* Action item
Reproduce, word for word, the passage of the forum post below on fitting a Bass model in Stan that opens with the words containing "Hi, I am really" and closes with "is not finite.".

##### Excerpt provided

Initialization between (-2, 2) failed after 100 attempts in Bass model fitting

Hi, I am really new to Stan and trying to fit Bass Model with hierarchical structure.
I succeeded in estimating all the coefficients in the model by MH algorithm using R before. However, I have some trouble now. In inference, I faced error codes like

Chain 1: Rejecting initial value:
Chain 1: Gradient evaluated at the initial value is not finite.
Chain 1: Stan can’t start sampling from this initial value.
Chain 1:
Chain 1: Initialization between (-2, 2) failed after 100 attempts.
Chain 1: Try specifying initial values, reducing ranges of constrained values, or reparameterizing the model.
[1] “Error in sampler$call_sampler(args_list[[i]]) : Initialization failed.”

##########
##### Exercise data

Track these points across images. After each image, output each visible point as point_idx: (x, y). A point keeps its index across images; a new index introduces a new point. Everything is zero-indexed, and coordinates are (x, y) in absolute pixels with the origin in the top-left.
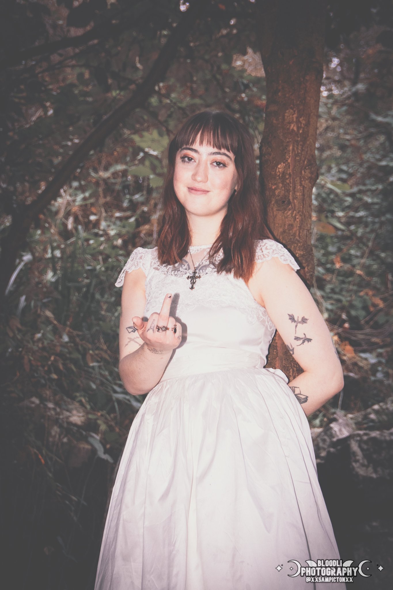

##########

* Response
Hi, I am really new to Stan and trying to fit Bass Model with hierarchical structure.
I succeeded in estimating all the coefficients in the model by MH algorithm using R before. However, I have some trouble now. In inference, I faced error codes like

Chain 1: Rejecting initial value:
Chain 1: Gradient evaluated at the initial value is not finite.